Target is being sued for allegedly betraying its core customer base by continuing to sell LGBT Pride gear — including designs from a Satan-lover — in spite of the company’s hemorrhaging loss in the stock market.
Target partnered with the U.K.-based brand Abprallen and transgender designer Erik Carnell to sell its designs for PRIDE month (abprallenuk/Instagram).
The lawsuit was filed by conservative legal firm American First Legal on behalf of investor Brian Craig, who in April 2022, spent $50,000 for 216.50 shares of Target.

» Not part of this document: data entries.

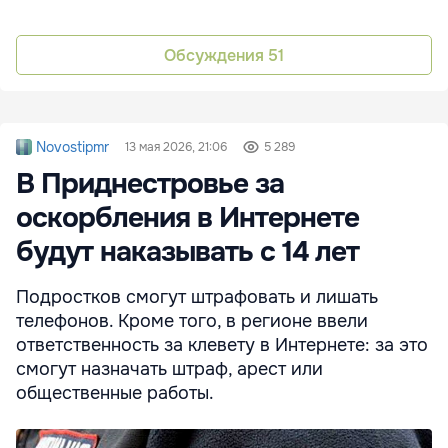
Обсуждения
51
Novostipmr
13 мая 2026, 21:06
5 289
В Приднестровье за
оскорбления в Интернете
будут наказывать с 14 лет
Подростков смогут штрафовать и лишать
телефонов. Кроме того, в регионе ввели
ответственность за клевету в Интернете: за это
смогут назначать штраф, арест или
общественные работы.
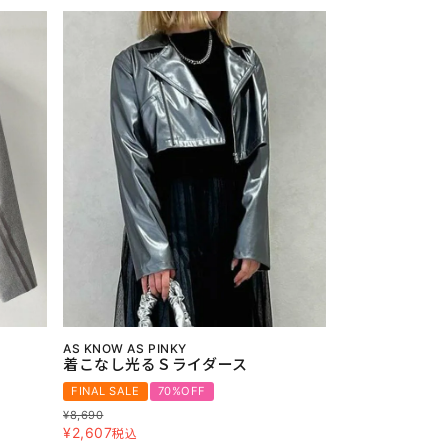
AS KNOW AS PINKY
着こなし光るＳライダース
FINAL SALE
70%OFF
¥
8,690
¥
2,607
税込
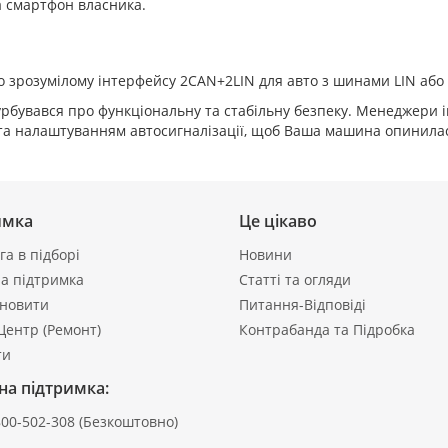
а смартфон власника.
 зрозумілому інтерфейсу 2CAN+2LIN для авто з шинами LIN або
урбувався про функціональну та стабільну безпеку. Менеджери 
 та налаштуванням автосигналізації, щоб Ваша машина опинилас
имка
Це цікаво
а в підборі
Новини
а підтримка
Статті та огляди
ановити
Питання-Відповіді
Центр (Ремонт)
Контрабанда та Підробка
ти
на підтримка:
800-502-308
(Безкоштовно)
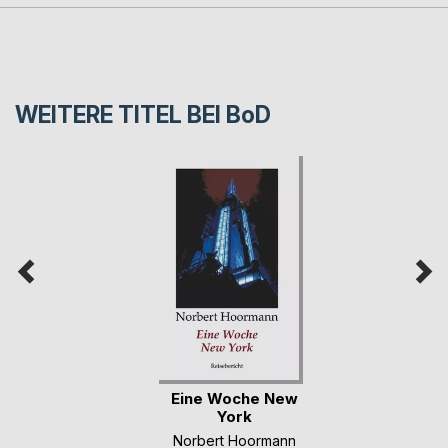
WEITERE TITEL BEI
BoD
Eine Woche New
York
Norbert Hoormann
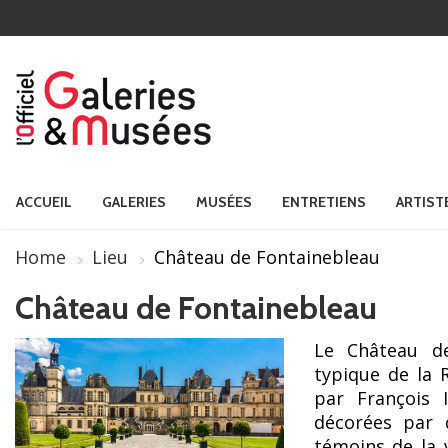
ACCUEIL
GALERIES
MUSÉES
ENTRETIENS
ARTIST
Home
Lieu
Château de Fontainebleau
Château de Fontainebleau
Le Château de
typique de la 
par François 
décorées par d
témoins de la 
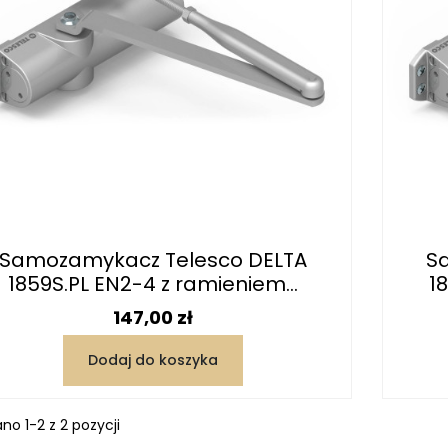
Samozamykacz Telesco DELTA
S
1859S.PL EN2-4 z ramieniem...
1
Cena
147,00 zł
Dodaj do koszyka
no 1-2 z 2 pozycji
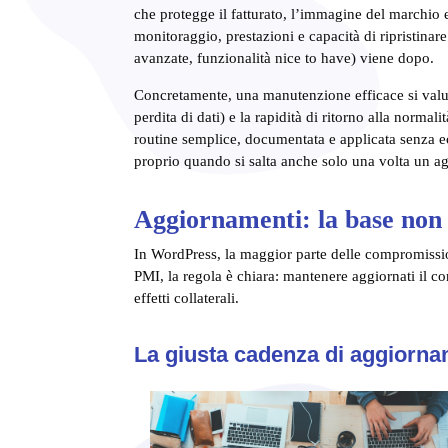
che protegge il fatturato, l’immagine del marchio 
monitoraggio, prestazioni e capacità di ripristinare
avanzate, funzionalità nice to have) viene dopo.
Concretamente, una manutenzione efficace si valuta
perdita di dati) e la rapidità di ritorno alla norm
routine semplice, documentata e applicata senza 
proprio quando si salta anche solo una volta un 
Aggiornamenti: la base non 
In WordPress, la maggior parte delle compromission
PMI, la regola è chiara: mantenere aggiornati il co
effetti collaterali.
La giusta cadenza di aggiorn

The nonprofit organization is led by Stephen Miller, a former adviser to ex-President Donald Trump.
Shannon Thaler from the New York Post reported:
By April 2023, the value of Craig’s holdings fell to $34,839, and then dropped to $28,896 by June 14 — in the middle of Pride Month, as Target was in the middle of a boycott triggered by a collection that included children’s book titled “‘Twas the Night Before Pride,” and a handful of T-shirts donning LGBTQ-friendly slogans, like “live laugh lesbian.”

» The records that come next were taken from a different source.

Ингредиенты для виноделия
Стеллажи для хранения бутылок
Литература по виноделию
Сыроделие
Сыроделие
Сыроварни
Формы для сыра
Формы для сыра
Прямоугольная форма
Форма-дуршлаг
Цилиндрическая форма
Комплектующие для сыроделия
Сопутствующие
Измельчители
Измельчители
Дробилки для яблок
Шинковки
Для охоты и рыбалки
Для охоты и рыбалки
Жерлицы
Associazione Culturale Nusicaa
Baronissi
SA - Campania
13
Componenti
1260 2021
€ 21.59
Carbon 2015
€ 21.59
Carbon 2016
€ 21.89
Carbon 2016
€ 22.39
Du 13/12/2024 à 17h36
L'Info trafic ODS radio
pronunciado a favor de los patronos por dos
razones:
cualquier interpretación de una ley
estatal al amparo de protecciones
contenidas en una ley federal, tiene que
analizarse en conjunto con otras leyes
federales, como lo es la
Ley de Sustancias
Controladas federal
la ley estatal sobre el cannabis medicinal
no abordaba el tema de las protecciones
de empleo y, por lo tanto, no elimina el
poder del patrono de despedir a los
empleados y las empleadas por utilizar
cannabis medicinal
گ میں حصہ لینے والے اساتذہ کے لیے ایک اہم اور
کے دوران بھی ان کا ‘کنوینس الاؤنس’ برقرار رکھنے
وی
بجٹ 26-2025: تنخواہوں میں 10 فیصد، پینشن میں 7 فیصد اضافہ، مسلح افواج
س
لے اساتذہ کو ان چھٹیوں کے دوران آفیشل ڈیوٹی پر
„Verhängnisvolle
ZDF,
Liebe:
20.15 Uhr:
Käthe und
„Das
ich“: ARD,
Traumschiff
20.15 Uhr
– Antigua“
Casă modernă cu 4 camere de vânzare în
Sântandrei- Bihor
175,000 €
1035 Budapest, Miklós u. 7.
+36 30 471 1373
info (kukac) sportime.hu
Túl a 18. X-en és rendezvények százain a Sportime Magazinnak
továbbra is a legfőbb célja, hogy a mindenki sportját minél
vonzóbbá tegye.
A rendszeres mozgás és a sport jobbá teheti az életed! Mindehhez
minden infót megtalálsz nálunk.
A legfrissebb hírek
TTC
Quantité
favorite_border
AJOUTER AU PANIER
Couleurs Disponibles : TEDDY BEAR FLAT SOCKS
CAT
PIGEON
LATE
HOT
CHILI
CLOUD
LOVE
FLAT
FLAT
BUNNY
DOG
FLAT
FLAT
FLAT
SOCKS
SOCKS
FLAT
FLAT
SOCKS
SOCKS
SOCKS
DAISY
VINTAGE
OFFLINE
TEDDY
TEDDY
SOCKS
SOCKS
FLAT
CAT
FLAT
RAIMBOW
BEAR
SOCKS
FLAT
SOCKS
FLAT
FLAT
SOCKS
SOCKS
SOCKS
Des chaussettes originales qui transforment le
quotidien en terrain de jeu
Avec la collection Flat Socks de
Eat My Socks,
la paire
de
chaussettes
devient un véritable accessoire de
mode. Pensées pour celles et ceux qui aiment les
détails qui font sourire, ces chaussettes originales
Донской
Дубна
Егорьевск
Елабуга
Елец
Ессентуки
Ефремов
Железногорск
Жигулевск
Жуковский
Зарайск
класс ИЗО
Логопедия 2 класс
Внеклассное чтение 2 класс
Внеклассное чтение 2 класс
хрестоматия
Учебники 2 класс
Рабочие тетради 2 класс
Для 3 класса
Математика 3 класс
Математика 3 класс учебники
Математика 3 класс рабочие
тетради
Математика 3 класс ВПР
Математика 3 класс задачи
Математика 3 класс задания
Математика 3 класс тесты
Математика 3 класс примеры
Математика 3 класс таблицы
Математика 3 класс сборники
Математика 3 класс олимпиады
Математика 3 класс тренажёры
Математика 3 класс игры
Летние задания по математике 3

Target’s “board of directors betrayed both Target’s core customer base of working families and its investors by making false and misleading statements concerning Target’s environmental, social and governance (ESG) and diversity, equity and inclusion (DEI) mandates that led to its disastrous 2023 children-and-family themed LGBT Pride campaign.”
The lawsuit asserted that Target led “shareholders to unknowingly support Target’s board and management in their misuse of investor funds to serve its divisive political and social goals — and ultimately lose billions.” American First Legal alleges that Target “continued the LGBT-Pride campaign and continues to sell products associated with the campaign, causing further damage to Target’s stock price.”

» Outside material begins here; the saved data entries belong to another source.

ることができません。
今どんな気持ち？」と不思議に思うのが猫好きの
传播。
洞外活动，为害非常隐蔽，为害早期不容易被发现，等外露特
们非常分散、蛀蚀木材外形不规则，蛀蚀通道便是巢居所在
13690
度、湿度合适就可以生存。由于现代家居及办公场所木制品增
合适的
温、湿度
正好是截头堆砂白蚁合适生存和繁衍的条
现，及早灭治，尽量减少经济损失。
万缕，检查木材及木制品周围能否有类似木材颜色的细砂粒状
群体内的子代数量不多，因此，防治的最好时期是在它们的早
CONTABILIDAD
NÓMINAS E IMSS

Gene Hamilton, vice president and general counsel of American First Legal, addressed the company’s violation of rules in the Securities Exchange Act of 1934 in a press release:
Federal law requires publicly-traded corporations to provide certain information to shareholders in their proxy statements that allow those shareholders to make informed decisions. As alleged in our complaint, Target failed to execute its duty to its shareholders.
Since introducing the PRIDE apparel, Target has lost $14 billion in market value.
Take Pride merchandise display in Target in Queens, New York (Lindsey Nicholson/Education Images/Universal Images Group via Getty Images)
In its latest quarterly report, Target said sales declined. Company officials said the decline was due, in part, to customer reactions and boycotts stemming from its Pride month activities. Shares of the company are down 4.7 percent over the past month and have fallen 15.8 percent so far in 2023.